Real-time modulation of spatially structured polarization fields has been demonstrated, using two phase-only SLMs combined with two waveplates and addressed dynamically to produce four distinct polarization states, sequentially swapped at a frequency of up to ν = 12.5 Hz. Radial and azimuthal as well as orthogonal linear polarization states were generated with high fidelity, all with a ring intensity distribution.

By synchronizing the SLMs with a Galvo micro-positioning system, complex, real-time surface nanostructuring was demonstrated on a polished metal sample. Chess board type spot arrays (12 x 12) were micro-machined in a time τ = 11.5 seconds, confirming polarization switching at up to a frequency ν = 12.5Hz as well as linear scanning with real-time synchronized polarization modulation. Arrays of desired polarization states and associated vector fields were confirmed unambiguously by observing LIPSS which are generated orthogonal to the local electric field vector components and further elucidated by the directional light diffraction from the LIPSS.

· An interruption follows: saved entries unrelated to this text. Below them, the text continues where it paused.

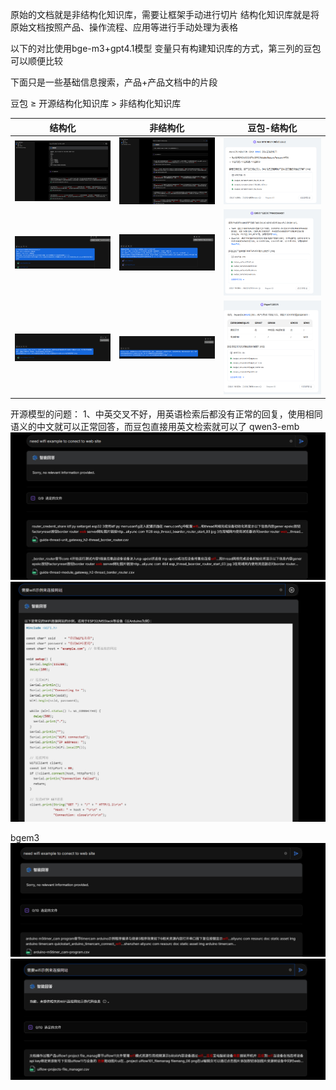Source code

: 原始的文档就是非结构化知识库，需要让框架手动进行切片
结构化知识库就是将原始文档按照产品、操作流程、应用等进行手动处理为表格

以下的对比使用bge-m3+gpt4.1模型
变量只有构建知识库的方式，第三列的豆包可以顺便比较

下面只是一些基础信息搜索，产品+产品文档中的片段

豆包 ≥ 开源结构化知识库 > 非结构化知识库

| 结构化                                      | 非结构化                                     | 豆包-结构化                                   |
| ---------------------------------------- | ---------------------------------------- | ---------------------------------------- |
| ![](../file/Pasted%20image%2020250716163959.png) | ![](../file/Pasted%20image%2020250716163923.png) | ![](../file/Pasted%20image%2020250716170957.png) |
| ![](../file/Pasted%20image%2020250716171219.png) | ![](../file/Pasted%20image%2020250716171144.png) | ![](../file/Pasted%20image%2020250716171202.png) |
| ![](../file/Pasted%20image%2020250716171420.png) | ![](../file/Pasted%20image%2020250716171508.png) | ![](../file/Pasted%20image%2020250716171340.png) |


开源模型的问题：
1、中英交叉不好，用英语检索后都没有正常的回复，使用相同语义的中文就可以正常回答，而豆包直接用英文检索就可以了 
qwen3-emb
![](../file/Pasted%20image%2020250717101306.png)
![](../file/Pasted%20image%2020250717101417.png)


bgem3
![](../file/Pasted%20image%2020250717101457.png)
![](../file/Pasted%20image%2020250717101516.png)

Dynamic, real-time technique for fast polarization modulation with SLM’s is demonstrated here for the first time and has great potential for industrial applications in both surface and volume micro and nano-structuring. Potential applications may, for example include complex security marking and the creation of photonic components (using high and low NA) via femtosecond inscription, including data storage. In terms of research potential, polarization dependent spectroscopies might well benefit from fast differential polarization measurements at these bandwidths. Efforts to increase the effective polarization switching bandwidth are now in progress.